Dwight Washington

Personal information
- Full name: Dwight Marlon Washington
- Born: 5 March 1983 (age 43) Montego Bay, Jamaica
- Batting: Right-handed
- Bowling: Right-arm fast

International information
- National side: West Indies;
- Only Test: 29 April 2005 v South Africa

Career statistics
| Competition | Test | First-class |
| Matches | 1 | 18 |
| Runs scored | 7 | 206 |
| Batting average | – | 12.87 |
| 100s/50s | 0/0 | 0/1 |
| Top score | 7* | 58 |
| Balls bowled | 174 | 2,346 |
| Wickets | 0 | 48 |
| Bowling average | – | 20.97 |
| 5 wickets in innings | – | 1 |
| 10 wickets in match | – | 0 |
| Best bowling | – | 5/20 |
| Catches/stumpings | 3/– | 7/– |
- Source: Cricinfo, 30 October 2017

= Dwight Washington =

Jamaican cricketer (born 1983)

Dwight Marlon Washington (born 5 March 1983) is a West Indian international cricketer.

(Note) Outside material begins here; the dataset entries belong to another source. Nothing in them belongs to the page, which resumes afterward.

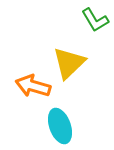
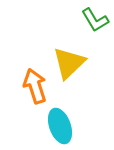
orange arrow: moved 2 px right; rotated 56 degrees clockwise
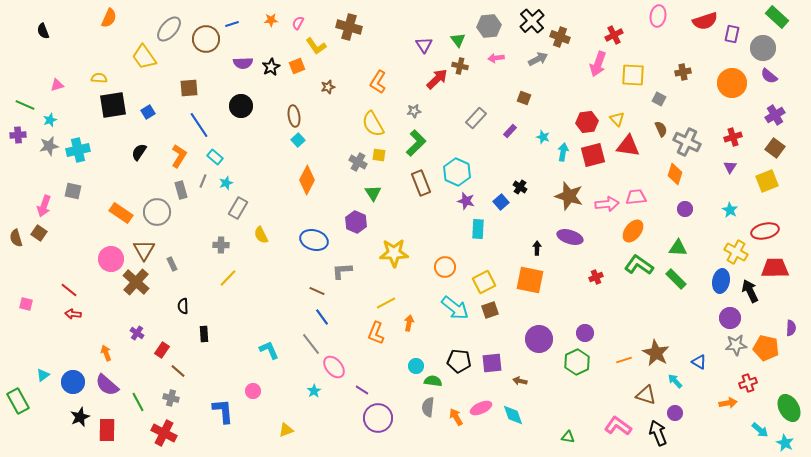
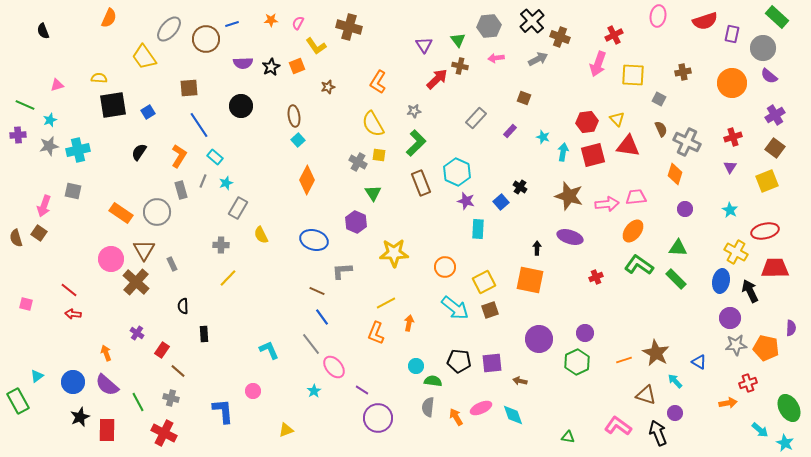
cyan triangle at (43, 375): moved 6 px left, 1 px down
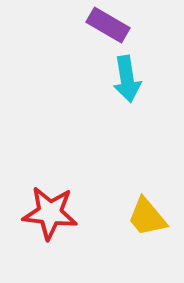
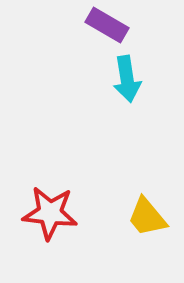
purple rectangle: moved 1 px left
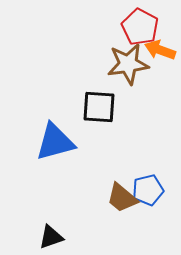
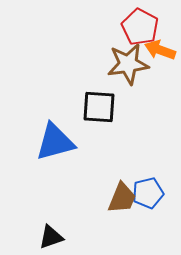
blue pentagon: moved 3 px down
brown trapezoid: rotated 108 degrees counterclockwise
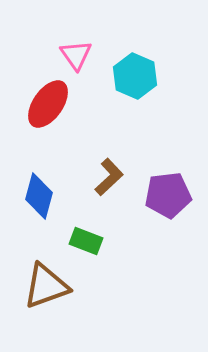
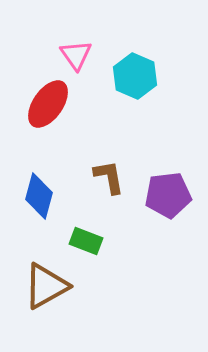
brown L-shape: rotated 57 degrees counterclockwise
brown triangle: rotated 9 degrees counterclockwise
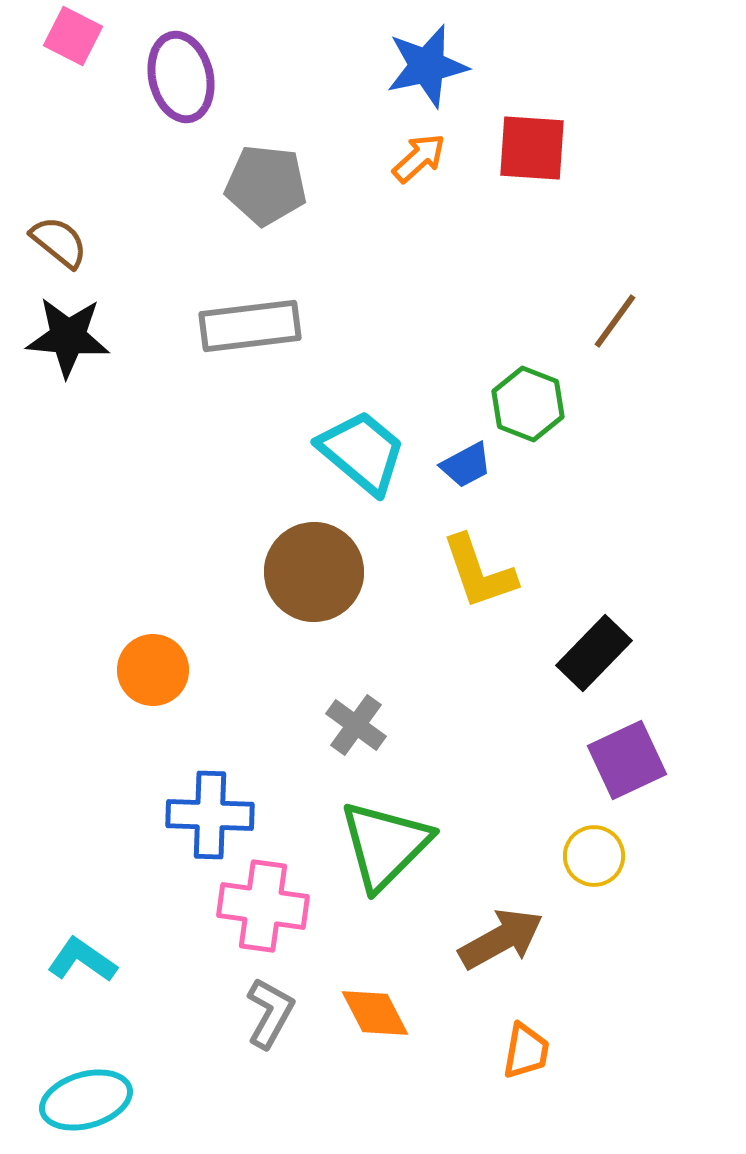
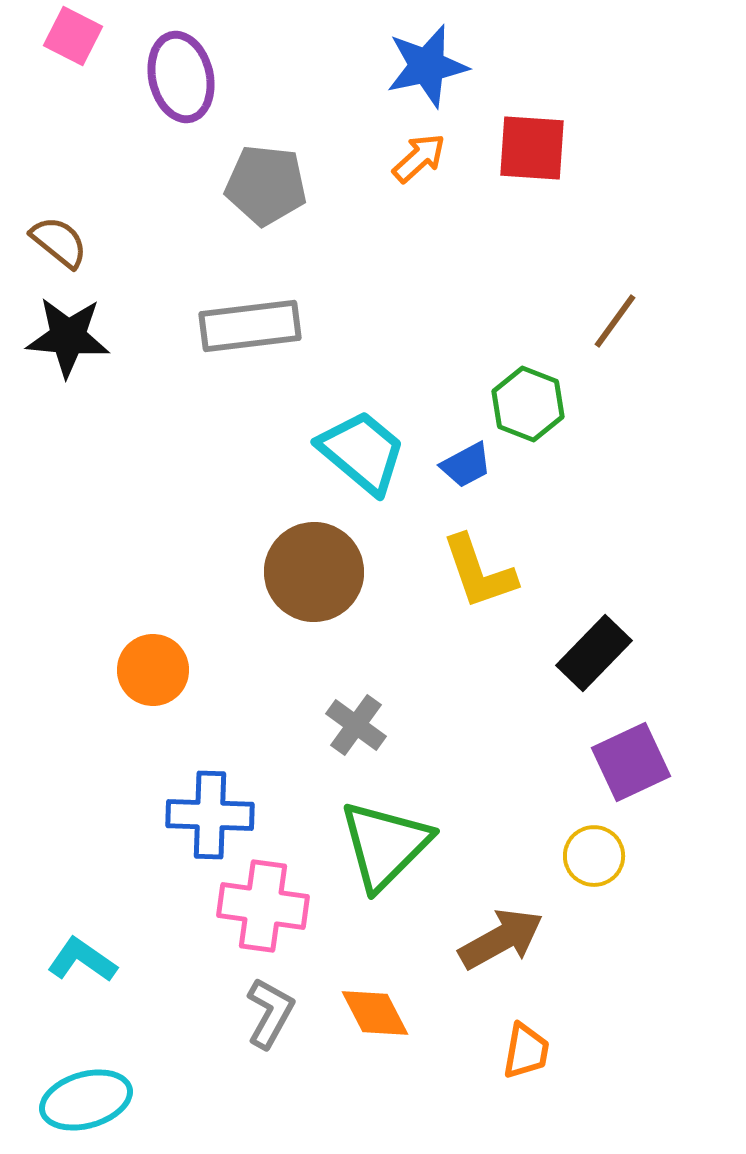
purple square: moved 4 px right, 2 px down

Washington made his first-class debut as a fast bowler for West Indies B in the Carib Beer Cup in 2003–04, taking 20 wickets at 22.00 and earning a place in a strong Carib Beer XI against the England XI at the end of the season. Against Guyana, batting in his usual position of number 11, he scored 58 off 58 balls, including six sixes.

He played for Jamaica in the 2004–05 season, taking 19 wickets at 16.84 and helping Jamaica win the title. He took 4 for 18 and 5 for 20 in the match against Windward Islands at Nain. He was selected to play in the Fourth Test against South Africa later that season, but took no wicket for 93 on a batsmen's pitch that produced 1462 runs (including a Test record eight centuries) and only 17 wickets.

He toured Sri Lanka with West Indies A in June and July 2005, then played three matches for Jamaica in the KFC Cup later that year, then dropped out of top-level cricket at the age of 22.